With regard to Wellman & Gulia's own article - I think that many of the themes of this article still makes sense today but much has moved on, and I would actually question one or two points as being "true" even back then.  As a somewhat addicted IRC participant during much of the 1990's including the period this article was written, I take exception to the statement "Yet Net users usually trust strangers".  I don't recall this - if anything, we were all very wary of claims people were making about themselves. Privacy was a different thing back then. IRC allows everybody to use a nickname and nobody I met on IRC ever used their real name or gave away much more about themselves to strangers than "I live in Melbourne, Australia".  Of course, once we got to know people, many of whom knew each other IRL (in real life), we would share more - but trust was a very delicate thing and I think people are generally more likely to trust strangers now than they were back then.

Some of the things in the article that I think are no longer relevant:

- Overall the article implies a fairly clear divide between the online and offline worlds, which did indeed exist in 1997 but is not very clear any more.

- The statements "a survey of 'Web users' in Spring, 1995 found that women comprised less than one-fifth of their sample" and "about two-thirds of the sampled Web users had at least a university education, had an average household income of US$59,600, and three-quarters lived in North America" are obviously now incorrect.

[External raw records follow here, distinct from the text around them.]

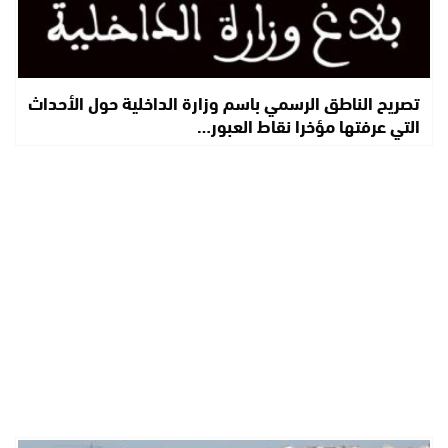
تصريح الناطق الرسمي باسم وزارة الداخلية حول الأحداث
التي عرفتها مؤخرا نقاط العبور…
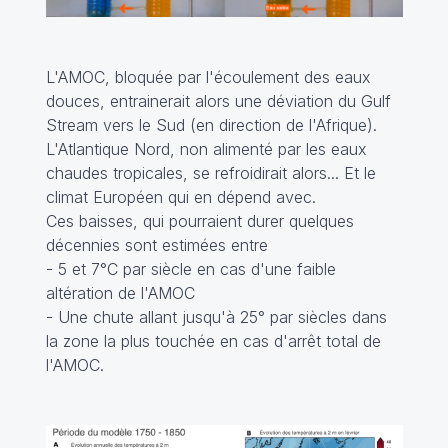
L'AMOC, bloquée par l'écoulement des eaux
douces, entrainerait alors une déviation du Gulf
Stream vers le Sud (en direction de l'Afrique).
L'Atlantique Nord, non alimenté par les eaux
chaudes tropicales, se refroidirait alors... Et le
climat Européen qui en dépend avec.
Ces baisses, qui pourraient durer quelques
décennies sont estimées entre
- 5 et 7°C par siècle en cas d'une faible
altération de l'AMOC
- Une chute allant jusqu'à 25° par siècles dans
la zone la plus touchée en cas d'arrêt total de
l'AMOC.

- The statement "people are usually based at their home, the most local environment imaginable, when they connect with their virtual communities" is clearly not true any more, as people embrace mobile technologies.

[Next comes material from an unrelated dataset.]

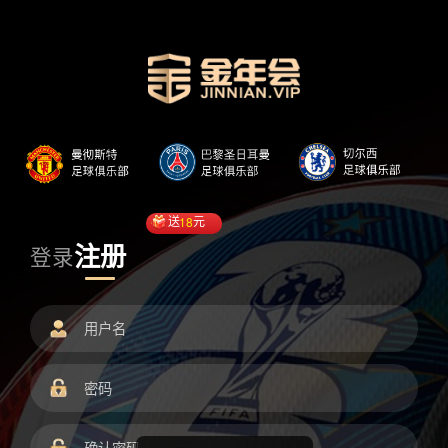
送
18
元
注册
登录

However, I highlighted a couple of things that I think still make sense today:

- The authors suspicion that "as on-line communication becomes widely used and routinely accepted, the current fascination with it will decline sharply. It will be seen much as telephone contact is now and letter writing was in Jane Austen's time: a reasonable way to maintain strong and weak ties between people who are unable to have a face-to-face encounter just then" seems pretty accurate.

- The final statement - "scientists talk about the evolution of the information infrastucture, ... [we don't] talk about ... the technology.  We talk about ethics, law, policy and sociology .... It is a social invention" - seems to be more accurate than that Wikipedia article!